We titrated the following 11 analytes: Glyp, Oxa, Mal, CA, PPI, AMP, ADP, ATP, 4-CPA, 2,4-DCBA and salicylate (A1–A11). The specific operation is as follows: After mixing 0.9 mL of the AET-AuNPs (pH = 5.5, MES = 10 mM) solution and 0.1 mL of analyte together in a cuvette, the resulting solution was incubated. UV–vis titration of oxyanions was implemented and recorded using a Lambda 365 UV–visible spectrometer. Responses of the sensor array upon addition of oxyanions were recorded using a PowerWaveHT enzyme marker.

2.4. Colorimetric Assay

The experiments for the qualitative and quantitative analysis of the colorimetric sensor array were carried out in 96-well plates and observed with a PowerWaveHT microwell spectrophotometer. The colorimetric response of eleven oxyanions with three sensor elements was tested and collected. The specific process is as follows: First, 180 μL of AET-AuNP solution (pH = 5.5, MES = 10 mM) was mixed with 20 μL of analytes (pH = 5.5). All solutions were prepared at room temperature. Response data from 400 nm to 800 nm were measured and recorded using the PowerWaveHT microplate reader. The array assay of each sample was repeated 24 times; the obtained spectral data were subjected to a T-test, and 4 abnormal data points were eliminated, resulting in the coefficient of variation of the last 20 repeated data points being less than 9%. In such a way, a multidimensional response model (3 sensors × 11 oxyanions × 20 repetitions) was constructed. Linear discriminant analysis (LDA) was used to perform qualitative and semiquantitative analysis. Support vector machine (SVM) was used to perform principal component analysis and automatic scaling preprocessing on the dataset. SYSTAT 13.0 and Solo software were used to perform statistical analysis on all data matrices.

3. Results

3.1. Structural Characterization of AET-AuNPs

In this work, we report a colorimetric sensor array comprising three sensors (S1–S3) that can simultaneously identify 11 analytes with good classification rates. Figure 1 shows the molecular structures of oxyanions, sensing elements and sensing diagram of the AET-AuNP colorimetric sensor array. The diameter, morphology and aggregation of nanoparticles were determined by dynamic light scattering (DLS) and transmission electron microscopy (TEM). The particle sizes of S1–S3 were 24.79 ± 1.7 nm, 28.36 ± 1.2 nm and 38.53 ± 0.85 nm (Figure 2a–c), respectively, and the morphology was spherical and uniform in size (Figure 2d–f). The colorimetric detection depended on the aggregation of S1–S3 with oxyanions, and thus the aggregation behaviors of the AET-AuNPs were investigated. The TEM results indicated that the addition of glyphosate induced the instant aggregation of sensors S1–S3 (Figure 2g–i). Meanwhile, the color of the solution changed from red to Cambridge blue (Figure 2g,h) or purple (Figure 2i). EDS confirmed that the binding events occurred between the oxyanions and aminothiols attached to the surface of AuNPs (Figure 3). The DLS result indicated that the diameter of S1 with glyphosate aggregate had been enlarged 77 times. Moreover, absorption peaks at 2501 cm−1 and 2550 cm−1 originated from the S-H stretching vibration band in FT-IR spectra (Figure 4).

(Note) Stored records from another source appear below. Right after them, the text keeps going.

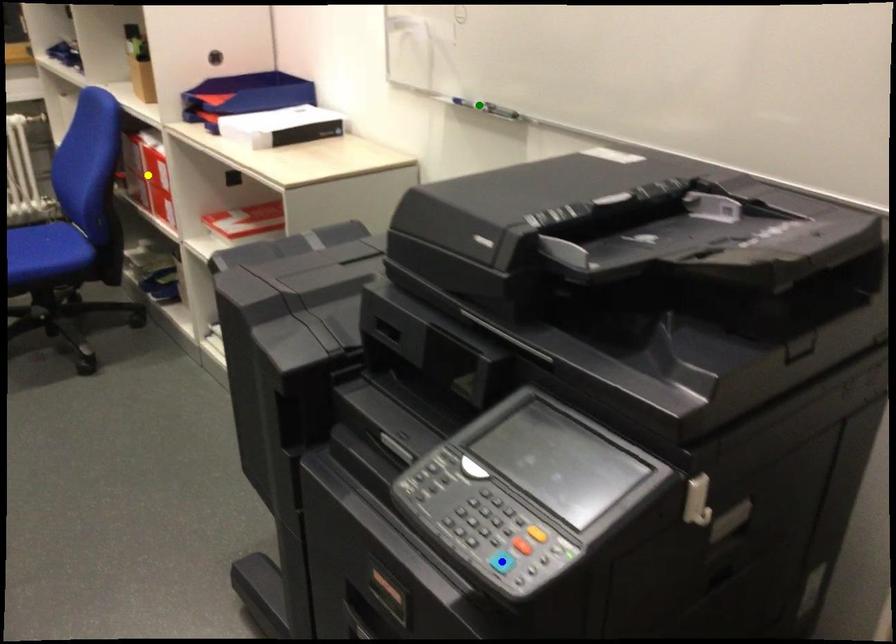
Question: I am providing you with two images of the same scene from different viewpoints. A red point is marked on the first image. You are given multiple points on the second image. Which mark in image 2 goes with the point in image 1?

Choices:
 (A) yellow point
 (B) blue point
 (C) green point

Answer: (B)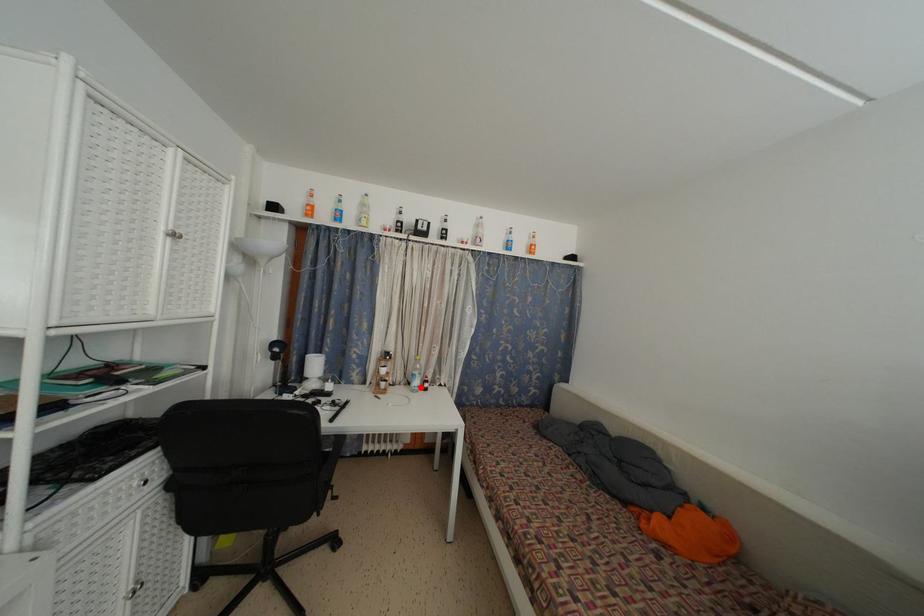
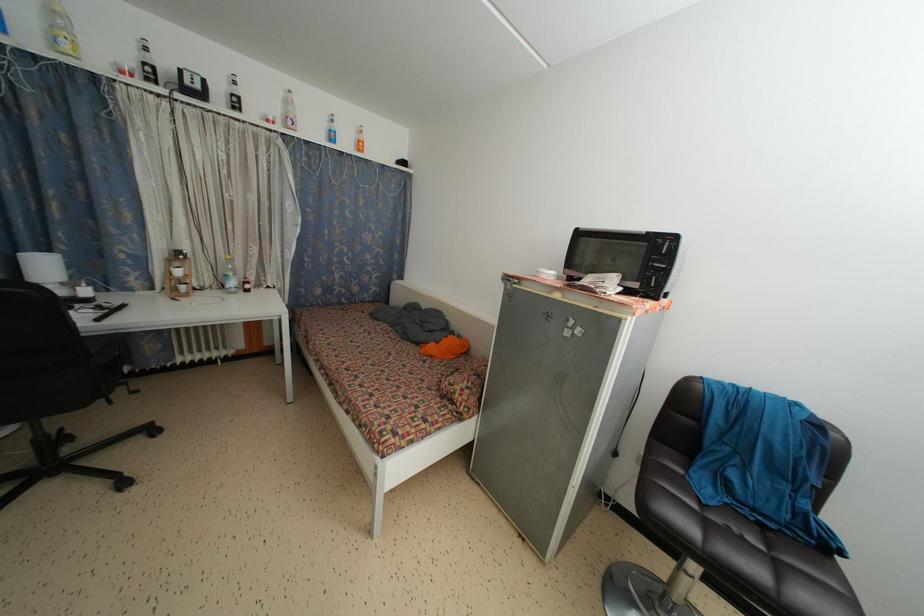
Where in the second image is the point corresponding to the highlighted location from the first image?

(237, 289)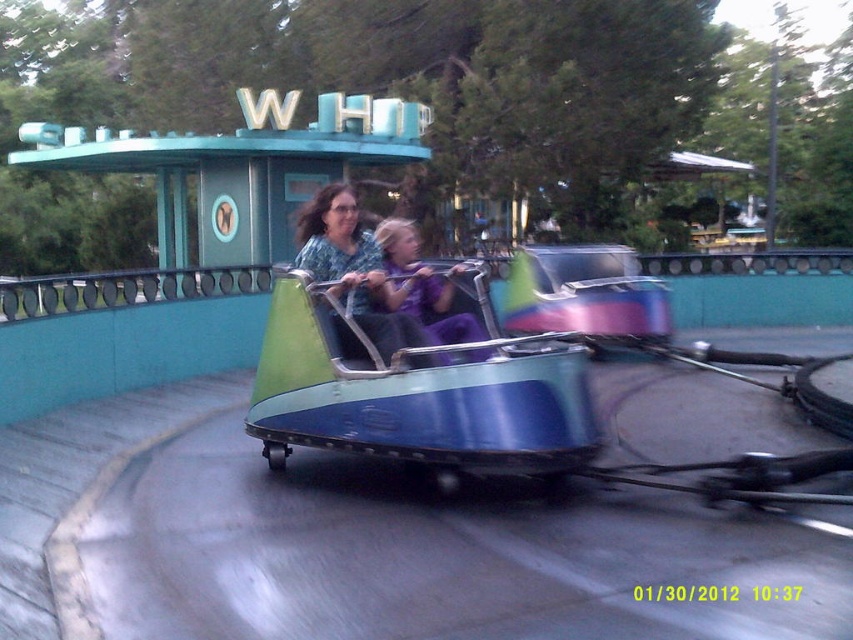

3.2. Development of the Oxyanion Sensor

Previous reports testified that both pH value and ionic strength drastically affect the aggregation of AuNPs. In order to determine the effect of pH on the prepared AET-AuNP sensors, we investigated the change in absorbance of gold nanoparticles in the pH range from 2 to 12. Figure 5 illustrates that the A640/A530 ratio of S1–S3 began to increase at pH 5.5; based on this result, pH 5.5 was determined as the optimal pH value in all sensor array assays. Next, we investigated the spectral changes of the prepared chemosensors in response to chemical stimuli in an aqueous solution by using UV–vis spectroscopy (Figures S4–S26, ESI). The absorption peaks of S1–S3 are 525 nm, 530 nm and 540 nm, respectively. Figure 6 shows drastic spectral shifts of S1–S3 in the presence of oxalate. With the addition of oxalate, the absorbance peak of S1–S3 undergoes a remarkable redshift from 530 nm to 640 nm. Notably, S1 and S2 exhibited relatively more sensitive responses to the target oxalate than S3, which suggested that the AuNPs with the shorter chain length of functional groups were more proper for designing more sensitive sensors. As shown in Figures S4–S26, the cross-reactivity of S1–S3 for A1–A11 confirmed that the prepared chemosensors are suitable for preparing a sensor array for simultaneous detection of multiple oxyanions.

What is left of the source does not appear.